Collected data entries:
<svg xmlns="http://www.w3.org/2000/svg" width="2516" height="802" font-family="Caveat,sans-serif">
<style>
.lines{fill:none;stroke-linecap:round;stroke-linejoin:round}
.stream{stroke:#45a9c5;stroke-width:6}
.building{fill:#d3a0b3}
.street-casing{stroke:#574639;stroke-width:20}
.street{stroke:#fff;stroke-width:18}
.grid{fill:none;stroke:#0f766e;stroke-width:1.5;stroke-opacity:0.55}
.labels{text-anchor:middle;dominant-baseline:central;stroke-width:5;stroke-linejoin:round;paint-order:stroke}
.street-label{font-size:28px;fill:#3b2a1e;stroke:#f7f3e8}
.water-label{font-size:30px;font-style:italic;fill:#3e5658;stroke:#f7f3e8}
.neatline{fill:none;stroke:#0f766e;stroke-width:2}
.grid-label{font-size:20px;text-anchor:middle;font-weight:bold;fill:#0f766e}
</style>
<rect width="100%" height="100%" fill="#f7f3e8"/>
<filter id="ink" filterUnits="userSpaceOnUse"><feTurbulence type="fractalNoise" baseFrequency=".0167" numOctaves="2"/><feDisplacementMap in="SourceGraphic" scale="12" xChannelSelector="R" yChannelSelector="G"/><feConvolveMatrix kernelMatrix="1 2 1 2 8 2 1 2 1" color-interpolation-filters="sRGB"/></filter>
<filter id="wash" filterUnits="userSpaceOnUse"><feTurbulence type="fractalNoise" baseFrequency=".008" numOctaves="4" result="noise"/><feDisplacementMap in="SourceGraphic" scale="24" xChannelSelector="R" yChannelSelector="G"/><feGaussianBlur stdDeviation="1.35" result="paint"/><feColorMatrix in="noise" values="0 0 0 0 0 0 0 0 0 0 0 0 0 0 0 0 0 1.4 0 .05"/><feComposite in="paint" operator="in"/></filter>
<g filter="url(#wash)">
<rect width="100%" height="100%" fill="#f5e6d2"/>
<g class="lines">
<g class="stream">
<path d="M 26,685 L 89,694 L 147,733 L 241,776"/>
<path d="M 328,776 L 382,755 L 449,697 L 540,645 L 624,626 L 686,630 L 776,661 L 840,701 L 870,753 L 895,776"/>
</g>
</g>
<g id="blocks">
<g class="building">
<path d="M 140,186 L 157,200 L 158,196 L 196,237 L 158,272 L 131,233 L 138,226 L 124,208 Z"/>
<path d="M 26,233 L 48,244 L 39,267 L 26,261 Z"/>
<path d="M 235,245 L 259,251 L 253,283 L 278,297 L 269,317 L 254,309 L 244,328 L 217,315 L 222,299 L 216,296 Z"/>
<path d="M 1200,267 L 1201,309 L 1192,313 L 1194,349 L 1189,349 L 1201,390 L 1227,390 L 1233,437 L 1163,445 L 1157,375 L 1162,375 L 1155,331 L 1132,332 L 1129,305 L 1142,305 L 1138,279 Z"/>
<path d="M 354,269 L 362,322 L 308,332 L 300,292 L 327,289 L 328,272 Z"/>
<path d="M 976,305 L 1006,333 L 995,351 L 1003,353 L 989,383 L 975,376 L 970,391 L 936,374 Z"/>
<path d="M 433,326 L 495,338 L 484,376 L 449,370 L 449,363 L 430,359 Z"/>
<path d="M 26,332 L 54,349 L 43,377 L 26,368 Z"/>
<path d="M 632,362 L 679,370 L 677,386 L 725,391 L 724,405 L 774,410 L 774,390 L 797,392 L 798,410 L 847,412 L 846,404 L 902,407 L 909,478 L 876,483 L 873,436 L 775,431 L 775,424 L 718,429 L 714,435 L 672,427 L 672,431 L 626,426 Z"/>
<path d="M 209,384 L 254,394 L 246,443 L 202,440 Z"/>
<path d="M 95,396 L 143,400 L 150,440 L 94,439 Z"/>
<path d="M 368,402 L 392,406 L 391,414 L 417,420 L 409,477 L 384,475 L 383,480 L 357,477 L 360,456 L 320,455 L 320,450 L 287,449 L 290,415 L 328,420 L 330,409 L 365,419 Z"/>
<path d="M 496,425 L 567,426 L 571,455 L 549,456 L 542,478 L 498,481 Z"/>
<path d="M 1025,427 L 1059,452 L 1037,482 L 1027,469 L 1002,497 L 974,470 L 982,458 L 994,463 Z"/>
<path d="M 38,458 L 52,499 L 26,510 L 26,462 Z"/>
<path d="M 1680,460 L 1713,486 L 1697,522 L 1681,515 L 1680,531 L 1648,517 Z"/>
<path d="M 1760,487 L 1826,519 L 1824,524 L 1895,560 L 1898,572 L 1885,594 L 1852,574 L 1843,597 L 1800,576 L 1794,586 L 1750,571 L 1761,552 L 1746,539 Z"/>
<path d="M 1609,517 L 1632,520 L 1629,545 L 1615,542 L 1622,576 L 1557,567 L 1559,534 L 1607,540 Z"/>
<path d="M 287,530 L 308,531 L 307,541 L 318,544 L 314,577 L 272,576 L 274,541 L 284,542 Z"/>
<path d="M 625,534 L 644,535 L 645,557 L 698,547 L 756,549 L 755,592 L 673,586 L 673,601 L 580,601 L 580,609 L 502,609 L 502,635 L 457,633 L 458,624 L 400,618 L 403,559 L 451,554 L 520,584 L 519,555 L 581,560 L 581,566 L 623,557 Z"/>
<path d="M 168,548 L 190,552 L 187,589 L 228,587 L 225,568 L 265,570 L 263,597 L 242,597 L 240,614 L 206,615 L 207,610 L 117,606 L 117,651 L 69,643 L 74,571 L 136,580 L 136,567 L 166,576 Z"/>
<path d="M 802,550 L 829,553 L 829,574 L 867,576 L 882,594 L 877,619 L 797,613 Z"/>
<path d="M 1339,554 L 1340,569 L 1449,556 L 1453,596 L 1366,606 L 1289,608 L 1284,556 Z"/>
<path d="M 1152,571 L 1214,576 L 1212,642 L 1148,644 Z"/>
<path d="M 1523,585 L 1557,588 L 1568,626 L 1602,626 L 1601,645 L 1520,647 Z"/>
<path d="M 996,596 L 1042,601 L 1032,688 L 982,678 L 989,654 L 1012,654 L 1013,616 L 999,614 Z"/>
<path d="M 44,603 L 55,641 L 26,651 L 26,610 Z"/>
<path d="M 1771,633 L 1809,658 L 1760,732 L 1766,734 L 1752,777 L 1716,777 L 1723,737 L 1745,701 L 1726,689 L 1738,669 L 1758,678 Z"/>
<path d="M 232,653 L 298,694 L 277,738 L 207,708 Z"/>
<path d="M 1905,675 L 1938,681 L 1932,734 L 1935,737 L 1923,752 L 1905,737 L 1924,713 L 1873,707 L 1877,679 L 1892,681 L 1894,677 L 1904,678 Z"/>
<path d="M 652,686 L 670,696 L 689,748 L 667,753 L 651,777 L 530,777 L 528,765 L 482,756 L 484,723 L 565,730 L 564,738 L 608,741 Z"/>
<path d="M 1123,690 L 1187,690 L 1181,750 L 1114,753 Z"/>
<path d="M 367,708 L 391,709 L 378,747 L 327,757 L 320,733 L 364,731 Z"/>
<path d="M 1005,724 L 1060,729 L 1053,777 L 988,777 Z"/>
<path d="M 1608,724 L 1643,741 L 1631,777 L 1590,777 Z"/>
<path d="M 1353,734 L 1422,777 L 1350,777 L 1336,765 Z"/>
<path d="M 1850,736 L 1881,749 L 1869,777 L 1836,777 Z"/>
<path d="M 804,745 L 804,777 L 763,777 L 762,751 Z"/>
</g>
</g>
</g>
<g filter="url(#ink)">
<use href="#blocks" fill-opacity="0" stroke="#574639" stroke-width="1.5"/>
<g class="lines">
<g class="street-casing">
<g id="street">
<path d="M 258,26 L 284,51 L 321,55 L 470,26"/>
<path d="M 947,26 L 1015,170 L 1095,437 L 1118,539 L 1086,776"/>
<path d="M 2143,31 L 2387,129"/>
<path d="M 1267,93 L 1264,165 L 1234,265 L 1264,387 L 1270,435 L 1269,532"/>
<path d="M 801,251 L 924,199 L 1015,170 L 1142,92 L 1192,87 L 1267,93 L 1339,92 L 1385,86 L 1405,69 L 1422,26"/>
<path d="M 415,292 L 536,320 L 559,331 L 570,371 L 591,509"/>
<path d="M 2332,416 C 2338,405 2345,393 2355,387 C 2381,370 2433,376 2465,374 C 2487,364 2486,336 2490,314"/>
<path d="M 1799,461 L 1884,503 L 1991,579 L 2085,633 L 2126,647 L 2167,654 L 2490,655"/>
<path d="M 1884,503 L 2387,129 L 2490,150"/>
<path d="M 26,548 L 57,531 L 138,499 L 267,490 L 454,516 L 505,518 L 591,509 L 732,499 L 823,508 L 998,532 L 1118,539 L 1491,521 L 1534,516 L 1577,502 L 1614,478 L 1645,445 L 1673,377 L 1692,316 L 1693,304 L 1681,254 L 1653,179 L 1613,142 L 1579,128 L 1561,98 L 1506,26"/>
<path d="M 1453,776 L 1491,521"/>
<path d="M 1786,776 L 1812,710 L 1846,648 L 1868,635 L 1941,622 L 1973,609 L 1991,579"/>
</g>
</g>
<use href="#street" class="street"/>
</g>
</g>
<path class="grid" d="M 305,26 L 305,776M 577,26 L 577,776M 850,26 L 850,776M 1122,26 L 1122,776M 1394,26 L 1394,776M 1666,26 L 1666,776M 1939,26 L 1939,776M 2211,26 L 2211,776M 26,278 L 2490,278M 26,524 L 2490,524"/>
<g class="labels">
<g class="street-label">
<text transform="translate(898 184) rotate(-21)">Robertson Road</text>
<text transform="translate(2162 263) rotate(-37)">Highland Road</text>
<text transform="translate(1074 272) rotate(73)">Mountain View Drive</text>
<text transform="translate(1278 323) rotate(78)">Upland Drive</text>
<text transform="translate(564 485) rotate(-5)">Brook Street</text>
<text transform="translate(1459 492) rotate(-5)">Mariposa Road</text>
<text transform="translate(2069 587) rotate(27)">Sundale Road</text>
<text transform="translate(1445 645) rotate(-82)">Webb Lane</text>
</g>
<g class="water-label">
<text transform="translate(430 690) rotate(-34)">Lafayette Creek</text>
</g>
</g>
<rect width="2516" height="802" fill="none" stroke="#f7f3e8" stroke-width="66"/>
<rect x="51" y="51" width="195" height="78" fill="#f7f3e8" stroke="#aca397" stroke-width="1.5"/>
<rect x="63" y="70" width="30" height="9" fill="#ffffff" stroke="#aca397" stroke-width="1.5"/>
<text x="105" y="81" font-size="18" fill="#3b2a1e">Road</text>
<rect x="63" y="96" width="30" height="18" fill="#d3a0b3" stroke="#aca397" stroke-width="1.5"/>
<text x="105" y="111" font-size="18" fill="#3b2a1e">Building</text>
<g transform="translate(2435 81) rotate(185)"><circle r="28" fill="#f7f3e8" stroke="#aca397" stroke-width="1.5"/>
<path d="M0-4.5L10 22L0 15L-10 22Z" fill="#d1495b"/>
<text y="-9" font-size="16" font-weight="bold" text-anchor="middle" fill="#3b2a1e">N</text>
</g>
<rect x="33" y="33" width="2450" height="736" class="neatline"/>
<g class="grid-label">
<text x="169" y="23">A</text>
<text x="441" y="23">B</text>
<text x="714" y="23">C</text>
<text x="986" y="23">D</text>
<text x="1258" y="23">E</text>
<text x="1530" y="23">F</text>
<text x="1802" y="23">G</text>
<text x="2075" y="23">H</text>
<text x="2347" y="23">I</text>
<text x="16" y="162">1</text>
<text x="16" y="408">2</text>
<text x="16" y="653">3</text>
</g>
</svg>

ABOUT THIS EXERCISE: Wherever a line in the entries holds "numOctaves", copy that line.

EXPECTED ANSWER:
<filter id="ink" filterUnits="userSpaceOnUse"><feTurbulence type="fractalNoise" baseFrequency=".0167" numOctaves="2"/><feDisplacementMap in="SourceGraphic" scale="12" xChannelSelector="R" yChannelSelector="G"/><feConvolveMatrix kernelMatrix="1 2 1 2 8 2 1 2 1" color-interpolation-filters="sRGB"/></filter>
<filter id="wash" filterUnits="userSpaceOnUse"><feTurbulence type="fractalNoise" baseFrequency=".008" numOctaves="4" result="noise"/><feDisplacementMap in="SourceGraphic" scale="24" xChannelSelector="R" yChannelSelector="G"/><feGaussianBlur stdDeviation="1.35" result="paint"/><feColorMatrix in="noise" values="0 0 0 0 0 0 0 0 0 0 0 0 0 0 0 0 0 1.4 0 .05"/><feComposite in="paint" operator="in"/></filter>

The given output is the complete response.